It is a line ball call whether Reserve Bank governor Alan Bollard will cut the official cash rate again on Thursday or decide to wait and see.
Money market pricing implies little more than a one-in-three chance that he will cut, but in the most recent Reuters poll of market economists only six out of 16 regarded no change in rates as the most likely outcome.
Even those who expect Bollard to sit tight believe the accompanying monetary policy statement will be dovish, leaving the door open to further cuts, and that he will try to talk the dollar lower.
Among the new information the bank has had since its last OCR review at the end of April, the dollar's rise is most likely to concern it, economists say.
Since then the Kiwi dollar has appreciated more than 12 per cent against the US dollar and more than 7 per cent on a trade-weighted basis.
That is despite there being only a modest uptick in world prices for New Zealand's export commodities, and Fonterra slashing its payout forecast for next season.
And while the tenor of the economic data from the country's trading partners has improved, it is only to the point of representing a slower rate of decline, not a recovery.
Westpac economist Michael Gordon said that while the Reserve Bank would regard the kiwi's recent strength as unwarranted, it was not obvious that it should respond to it.
It depended to what extent it reflected financial markets in general.
Insofar as it was part of a general improvement in sentiment and risk appetite and a greater willingness on investors' part to stray from the safe haven of the US dollar, there was not much the bank could do about it.
"From the Reserve Bank's point of view it doesn't hurt to wait this time," Gordon said.
If it was still sceptical about the vigour of green shoots abroad and if it was right about that, it would be proven right and the markets would adjust.
ASB economist Jane Turner said the Kiwi dollar's rise reflected US dollar weakness. "In the contest for the worst economic fundamentals, New Zealand is not coming last."
Also in the sit-tight camp is Deutsche Bank's chief economist, Darren Gibbs.

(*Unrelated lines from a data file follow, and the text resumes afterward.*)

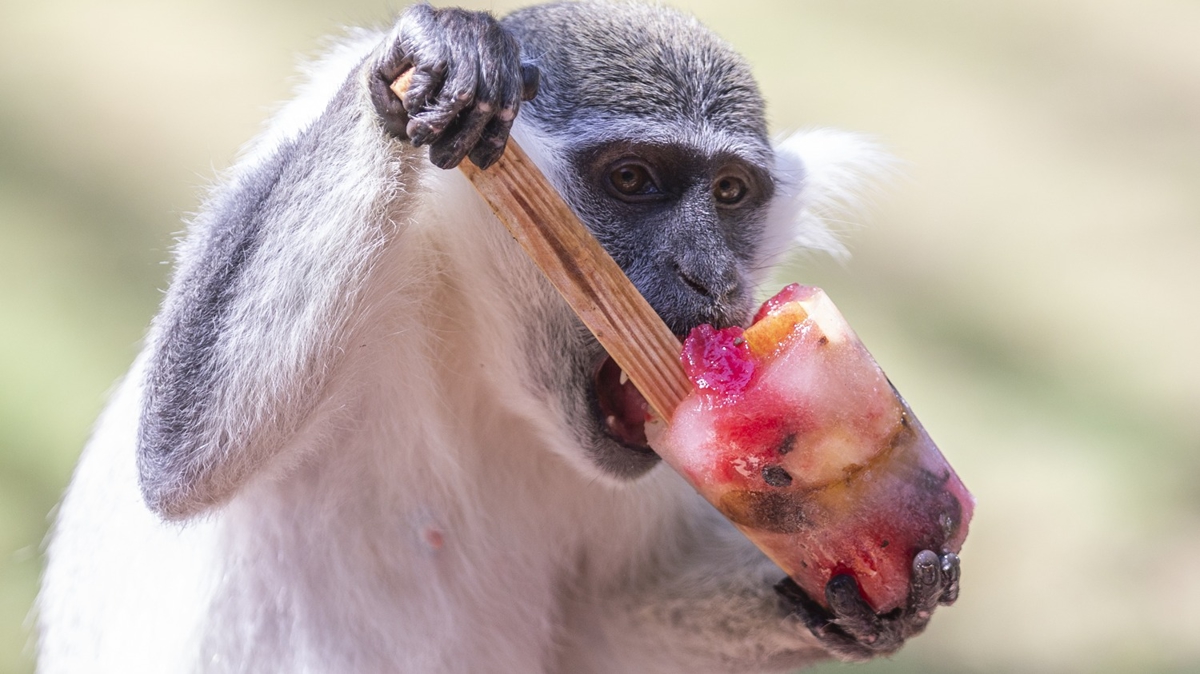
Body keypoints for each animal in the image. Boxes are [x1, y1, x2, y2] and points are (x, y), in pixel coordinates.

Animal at [37, 2, 960, 666]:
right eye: (634, 180)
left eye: (731, 193)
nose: (713, 278)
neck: (480, 357)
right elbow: (185, 447)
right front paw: (431, 56)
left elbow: (607, 624)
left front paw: (851, 597)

He points to domestic indicators which challenge the rather bleak view the Reserve Bank put forward three months ago.
The housing market has seen activity pick up and some signs of prices stabilising.
And much of the monetary easing the Reserve Bank has already done has yet to flow through to the average rates people with mortgages are paying, because of the time it takes for fixed-term loans to mature.
NZIER economist Shamubeel Eaqub estimates households' combined interest bill has some $2 billion yet to fall. "That's 2 per cent of annual household disposable income - a considerable boost," he said.
Net migrant flows are also boosting demand as fewer New Zealanders leave seeking greener pastures abroad.
In real terms retail sales in the March quarter shrank nearly 3 per cent, reinforcing expectations that quarter will prove the weakest yet in this recession.
But Gibbs said that in the past a rebound in the housing market had portended one in consumption too.
Gordon cites the impact of the Budget as another positive factor. The Treasury estimates the fiscal impulse over the coming year to be 3.3 per cent of gross domestic product or twice what was forecast six months ago. Even though the increase in Government spending is smaller than last year and further tax cuts have been cancelled, revenue has fallen sharply, increasing the net supportive influence of fiscal policy.
Turner said the Reserve Bank had already delivered most of the stimulus it was going to in this cycle. "Any further small cuts are essentially fine tuning at the margin."
They would make little or no difference to what the banks had to pay depositors.
While the Reserve Bank was unlikely to be comfortable with where the currency and longer-term interest rates were now sitting, said Turner, local monetary policy was having very little influence on those markets at the moment.
BOLLARD'S DILEMMA
THE CASE FOR A CUT
The dollar has climbed in the past six weeks, the last thing an economy needs when it is deep in recession and needing to redirect its energies from consumption to exporting. Fonterra has cut its forecast payout.
THE CASE FOR SITTING TIGHT
The housing market is perking up and where it goes consumption will follow. Migration is strengthening, so is business confidence, fiscal policy is supportive and the full benefit of past rate cuts has yet to be felt.